- ACTIVIDADES -
• a. En el texto sobre el libro de Tomás Yerro, ¿a quién dedica Yerro su libro?
• b. Prosigue el texto sobre el libro de Tomás Yerro a partir de su última oración.

- TEXTO DADO -
■ ■ ■ ■ ■ ■ ■

El libro habla sobre aspectos negativos como la soledad, la dependencia, la conciencia de estorbo del anciano, la gerontofobia -personas que odian la presencia o el contacto con personas mayores-, el edadismo -trato discriminatorio que la sociedad da al anciano por el hecho de tener edad avanzada- o la gerascofobia -enfermedad diagnosticada por la OMS que consiste en el miedo terrible de algunas personas a envejecer-.


Pero no solo este segundo libro pone de manifiesto aspectos negativos, también habla de un futuro positivo en lo que se refiere a las personas mayores. Tomás Yerro enumera una serie de conceptos que hacen que este sector generacional pueda sentirse estimado. Uno de ellos es la abuelidad. Una persona puede decidir tener hijos o no, pero no puede entrar en la decisión de tener nietos. “A través de la abuelidad se realiza la transmisión de conocimientos y valores intergeneracionales. Recuerdo otra vez a mis abuelos, especialmente a mi abuela Javiera a la que dedico el libro”, dice Yerro.


Otra es la curiosidad intelectual y el afán de socialización que tienen las personas mayores al apuntarse a estudiar en universidades para mayores. Y por último hace un llamamiento a la escucha activa por parte de la gente joven a las personas mayores, que “constituiría uno de los mayores enriquecimientos de nuestra sociedad”.

■ ■ ■ ■ ■ ■ ■

- REGISTROS DADOS -
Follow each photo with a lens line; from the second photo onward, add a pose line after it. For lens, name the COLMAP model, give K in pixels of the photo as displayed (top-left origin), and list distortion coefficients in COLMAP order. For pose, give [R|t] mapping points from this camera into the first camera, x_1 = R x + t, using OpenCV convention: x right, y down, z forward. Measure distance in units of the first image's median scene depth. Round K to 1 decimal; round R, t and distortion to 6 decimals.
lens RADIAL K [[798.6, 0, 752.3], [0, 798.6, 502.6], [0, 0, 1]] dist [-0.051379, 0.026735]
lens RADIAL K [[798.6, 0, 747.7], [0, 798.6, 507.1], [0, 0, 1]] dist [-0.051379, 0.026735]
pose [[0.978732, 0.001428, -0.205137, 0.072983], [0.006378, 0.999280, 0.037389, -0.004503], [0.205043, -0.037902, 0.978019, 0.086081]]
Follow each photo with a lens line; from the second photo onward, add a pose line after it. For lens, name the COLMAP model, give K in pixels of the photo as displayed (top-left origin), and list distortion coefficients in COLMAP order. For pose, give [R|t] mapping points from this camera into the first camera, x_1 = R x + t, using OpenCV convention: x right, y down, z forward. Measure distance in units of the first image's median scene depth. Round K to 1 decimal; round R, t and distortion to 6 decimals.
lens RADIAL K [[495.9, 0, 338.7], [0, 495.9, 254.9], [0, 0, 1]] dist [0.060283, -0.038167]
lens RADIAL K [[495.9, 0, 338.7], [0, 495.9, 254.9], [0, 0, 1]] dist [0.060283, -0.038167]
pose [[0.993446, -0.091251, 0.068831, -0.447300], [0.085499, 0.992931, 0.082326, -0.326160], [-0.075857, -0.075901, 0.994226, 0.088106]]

■ ■ ■ ■ ■ ■ ■

- RESULTADOS -
• a. A su abuela Javiera.

• b.
La pandemia para Tomás Yerro puso en relieve ante la opinión pública que “el sector que más está creciendo demográficamente -personas mayores- estaba siendo tratado de una forma impiadosa. Solo los trabajadores, familiares y los propios afectados residentes en geriátricos saben lo que tuvieron que sufrir esos meses o en qué circunstancias algunos perdieron la vida”, comenta. Pero también reconoce que en los últimos meses se está dando un tratamiento prioritario en cuanto a temas sanitarios a los ancianos que residen en geriátricos.


Cuatro achuchones


“Con mi condición de enfermo grave todos estos descubrimientos que ahora están haciendo las personas -sobre el sistema sanitario- ya los tuve cuando hace casi cuatro años se me dio un diagnóstico de la gravedad de mi dolencia. Llegó la pandemia y yo ya estaba vacunado en cierta forma para afrontar una situación que para la mayoría era nueva, pero yo era consciente de que vivía gracias a los médicos y el personal sanitario en general, familia y amigos”, confiesa Tomás Yerro. Se dio cuenta de la fragilidad que tiene el ser humano cuando, un día antes del diagnóstico había estado dando clase con normalidad. Con esa situación sanitaria, lo que más echa de menos es “darle unos achuchones” a sus cuatro nietos, que no acuden ya con tanta frecuencia a verle a él y a su mujer por las obligatorias restricciones sanitarias. Para él son, sin duda, “un medicamento de primer orden”, termina.

DNI

Tomás Yerro Villanueva nació en 1950 en Lerín donde vivió durante su niñez y parte de su adolescencia. Es licenciado en Filología Románica por la Universidad de Navarra, catedrático de Bachillerato de Lengua y Literatura y profesor de la Universidad de Navarra, de la Universidad Pública de Navarra, de la Universidad Nacional de Educación a Distancia y de la Universidad para Mayores Francisco Induráin.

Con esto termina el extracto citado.